• **Work item**
Copy every line of the items below without changes. Leave out the picture markers.

[Items drawn from a dataset]

^^^^^^^^^^^^^^^^

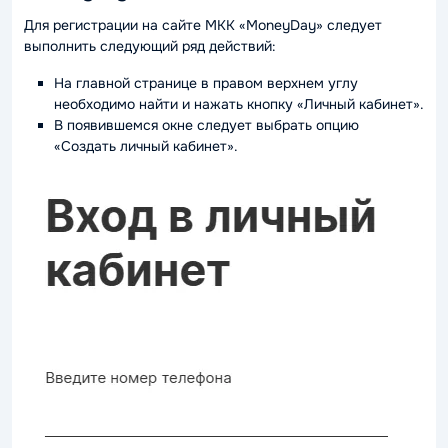
Для регистрации на сайте МКК «MoneyDay» следует
выполнить следующий ряд действий:
На главной странице в правом верхнем углу
необходимо найти и нажать кнопку «Личный кабинет».
В появившемся окне следует выбрать опцию
«Создать личный кабинет».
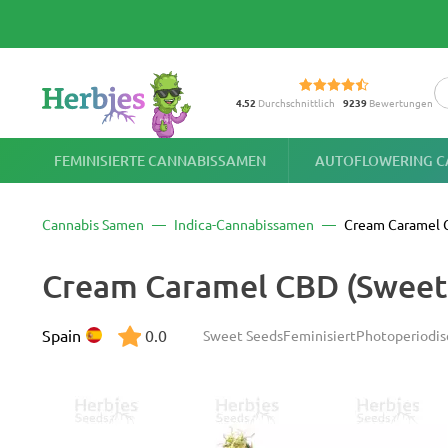
4.52
Durchschnittlich
9239
Bewertungen
FEMINISIERTE CANNABISSAMEN
AUTOFLOWERING C
Cannabis Samen
Indica-Cannabissamen
Cream Caramel
Cream Caramel CBD (Sweet
Spain
0.0
Sweet Seeds
Feminisiert
Photoperiodis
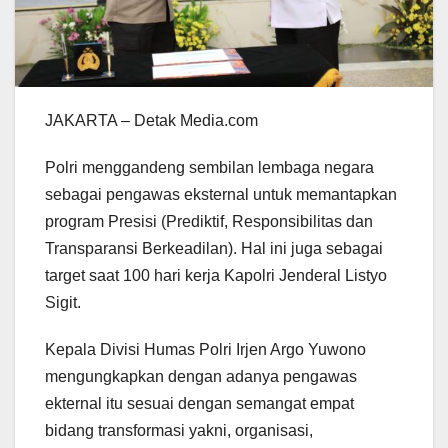
JAKARTA – Detak Media.com
Polri menggandeng sembilan lembaga negara
sebagai pengawas eksternal untuk memantapkan
program Presisi (Prediktif, Responsibilitas dan
Transparansi Berkeadilan). Hal ini juga sebagai
target saat 100 hari kerja Kapolri Jenderal Listyo
Sigit.
Kepala Divisi Humas Polri Irjen Argo Yuwono
mengungkapkan dengan adanya pengawas
ekternal itu sesuai dengan semangat empat
bidang transformasi yakni, organisasi,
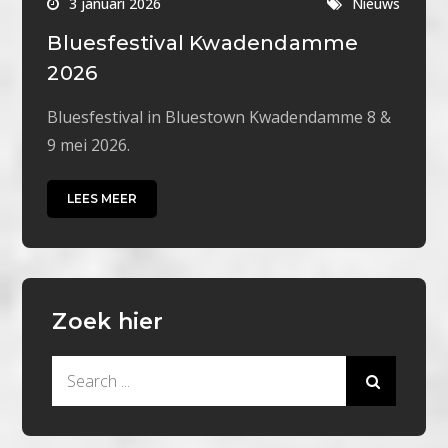
3 januari 2026
Nieuws
Bluesfestival Kwadendamme
2026
Bluesfestival in Bluestown Kwadendamme 8 &
9 mei 2026.
LEES MEER
Zoek hier
Search
for:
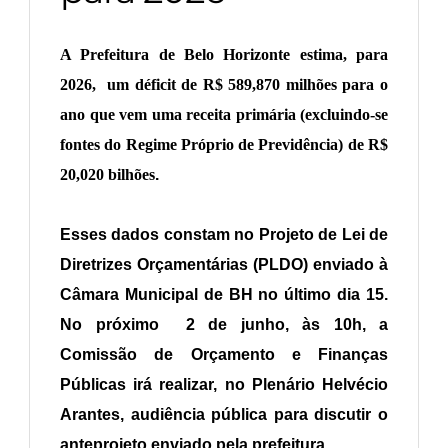
A
Prefeitura de Belo Horizonte estima, para
2026, um déficit de R$ 589,870 milhões para o
ano que vem uma receita primária (excluindo-se
fontes do Regime Próprio de Previdência) de R$
20,020 bilhões
.
Esses dados constam no Projeto de Lei de
Diretrizes Orçamentárias (PLDO) enviado à
Câmara Municipal de BH no último dia 15.
No próximo 2 de junho, às 10h, a
Comissão de Orçamento e Finanças
Públicas irá realizar, no Plenário Helvécio
Arantes, audiência pública para discutir o
anteprojeto enviado pela prefeitura.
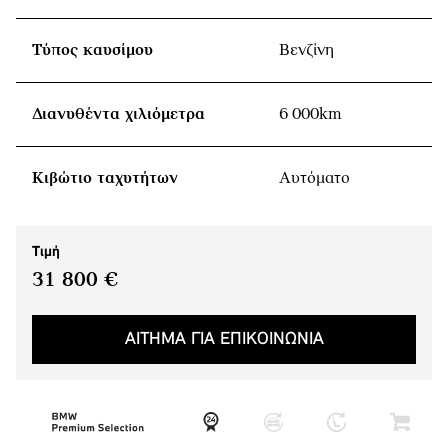
Τύπος καυσίμου
Βενζίνη
Διανυθέντα χιλιόμετρα
6 000km
Κιβώτιο ταχυτήτων
Αυτόματο
Τιμή
31 800 €
ΑΙΤΗΜΑ ΓΙΑ ΕΠΙΚΟΙΝΩΝΙΑ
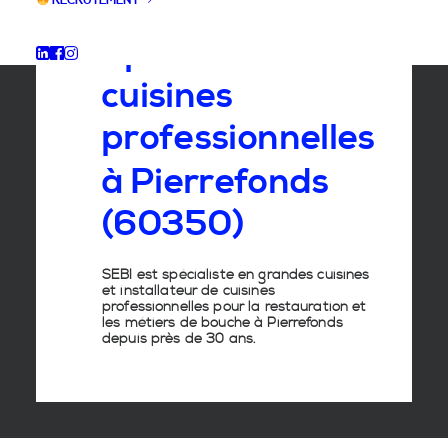
RECRUTEMENT
Spécialiste
des
cuisines
professionnelles
à
Pierrefonds
(60350)
SEBI est spécialiste en grandes cuisines
et installateur de cuisines
professionnelles pour la restauration et
les métiers de bouche à Pierrefonds
depuis près de 30 ans.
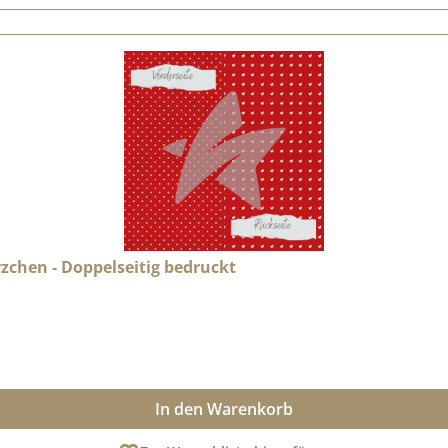
rzchen - Doppelseitig bedruckt
In den Warenkorb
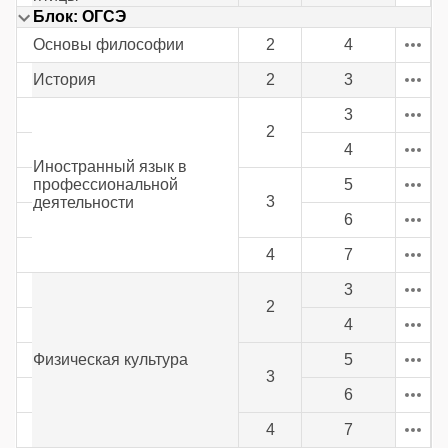
Блок: ОГСЭ
Основы философии
2
4
История
2
3
3
2
4
Иностранный язык в
профессиональной
5
3
деятельности
6
4
7
3
2
4
Физическая культура
5
3
6
4
7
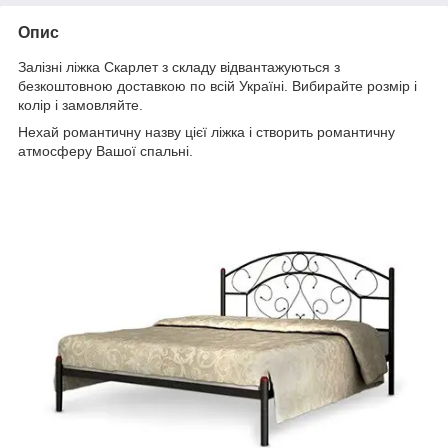
Опис
Залізні ліжка Скарлет з складу відвантажуються з
безкоштовною доставкою по всій Україні. Вибирайте розмір і
колір і замовляйте.
Нехай романтичну назву цієї ліжка і створить романтичну
атмосферу Вашої спальні.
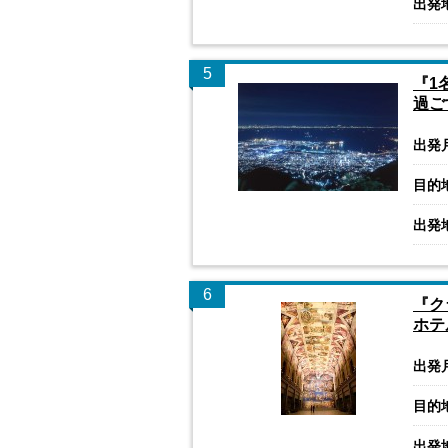
出発
5
『1
過ご
出発
目的
出発
6
『ク
ホテ
出発
目的
出発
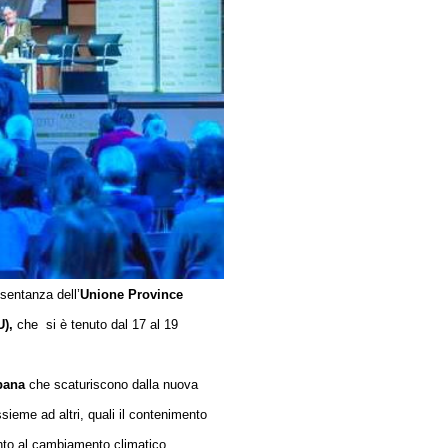
esentanza dell’
Unione Province
U),
che
si è tenuto dal 17 al 19
rbana
che scaturiscono dalla nuova
sieme ad altri, quali il contenimento
mento al cambiamento climatico.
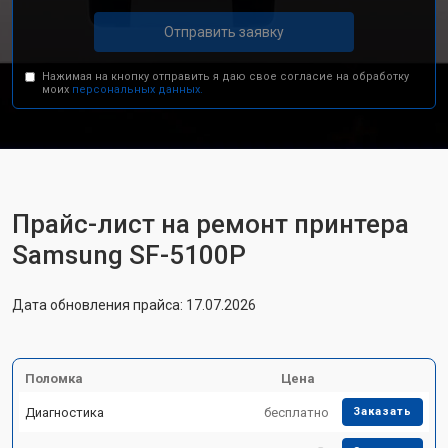
Отправить заявку
Нажимая на кнопку отправить я даю свое согласие на обработку
моих
персональных данных.
Прайс-лист на ремонт принтера
Samsung SF-5100P
Дата обновления прайса: 17.07.2026
Поломка
Цена
Диагностика
бесплатно
Заказать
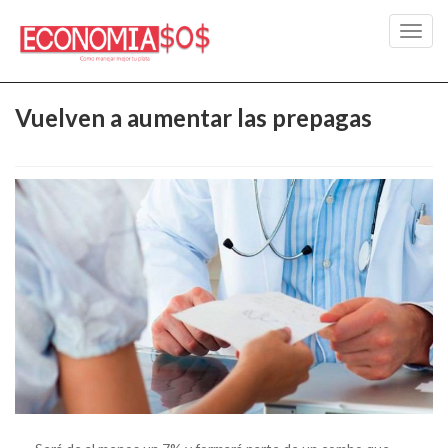
Toggl
navig
Vuelven a aumentar las prepagas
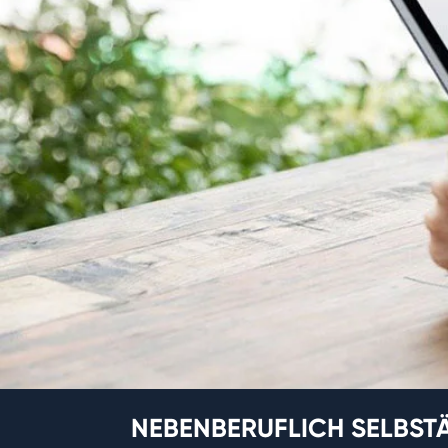
NEBENBERUFLICH SELBST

^^^^^^^^^^^^^^^^

• **Answer section**
Для регистрации на сайте МКК «MoneyDay» следует
выполнить следующий ряд действий:
На главной странице в правом верхнем углу
необходимо найти и нажать кнопку «Личный кабинет».
В появившемся окне следует выбрать опцию
«Создать личный кабинет».
4.52
Durchschnittlich
9239
Bewertungen
FEMINISIERTE CANNABISSAMEN
AUTOFLOWERING C
Cannabis Samen
Indica-Cannabissamen
Cream Caramel
Cream Caramel CBD (Sweet
Spain
0.0
Sweet Seeds
Feminisiert
Photoperiodis
JAKARTA – Detak Media.com
Polri menggandeng sembilan lembaga negara
sebagai pengawas eksternal untuk memantapkan
program Presisi (Prediktif, Responsibilitas dan
Transparansi Berkeadilan). Hal ini juga sebagai
target saat 100 hari kerja Kapolri Jenderal Listyo
Sigit.
Kepala Divisi Humas Polri Irjen Argo Yuwono
mengungkapkan dengan adanya pengawas
ekternal itu sesuai dengan semangat empat
bidang transformasi yakni, organisasi,
3 januari 2026
Nieuws
Bluesfestival Kwadendamme
2026
Bluesfestival in Bluestown Kwadendamme 8 &
9 mei 2026.
LEES MEER
Zoek hier
Search
for:
A
Prefeitura de Belo Horizonte estima, para
2026, um déficit de R$ 589,870 milhões para o
ano que vem uma receita primária (excluindo-se
fontes do Regime Próprio de Previdência) de R$
20,020 bilhões
.
Esses dados constam no Projeto de Lei de
Diretrizes Orçamentárias (PLDO) enviado à
Câmara Municipal de BH no último dia 15.
No próximo 2 de junho, às 10h, a
Comissão de Orçamento e Finanças
Públicas irá realizar, no Plenário Helvécio
Arantes, audiência pública para discutir o
anteprojeto enviado pela prefeitura.
Τύπος καυσίμου
Βενζίνη
Διανυθέντα χιλιόμετρα
6 000km
Κιβώτιο ταχυτήτων
Αυτόματο
Τιμή
31 800 €
ΑΙΤΗΜΑ ΓΙΑ ΕΠΙΚΟΙΝΩΝΙΑ
RECRUTEMENT
Spécialiste
des
cuisines
professionnelles
à
Pierrefonds
(60350)
SEBI est spécialiste en grandes cuisines
et installateur de cuisines
professionnelles pour la restauration et
les métiers de bouche à Pierrefonds
depuis près de 30 ans.
rzchen - Doppelseitig bedruckt
In den Warenkorb
Блок: ОГСЭ
Основы философии
2
4
История
2
3
3
2
4
Иностранный язык в
профессиональной
5
3
деятельности
6
4
7
3
2
4
Физическая культура
5
3
6
4
7
Опис
Залізні ліжка Скарлет з складу відвантажуються з
безкоштовною доставкою по всій Україні. Вибирайте розмір і
колір і замовляйте.
Нехай романтичну назву цієї ліжка і створить романтичну
атмосферу Вашої спальні.
出発
5
『1
過ご
出発
目的
出発
6
『ク
ホテ
出発
目的
出発
esentanza dell’
Unione Province
U),
che
si è tenuto dal 17 al 19
rbana
che scaturiscono dalla nuova
sieme ad altri, quali il contenimento
mento al cambiamento climatico.
Отправить заявку
Нажимая на кнопку отправить я даю свое согласие на обработку
моих
персональных данных.
Прайс-лист на ремонт принтера
Samsung SF-5100P
Дата обновления прайса: 17.07.2026
Поломка
Цена
Диагностика
бесплатно
Заказать
Toggl
navig
Vuelven a aumentar las prepagas
NEBENBERUFLICH SELBST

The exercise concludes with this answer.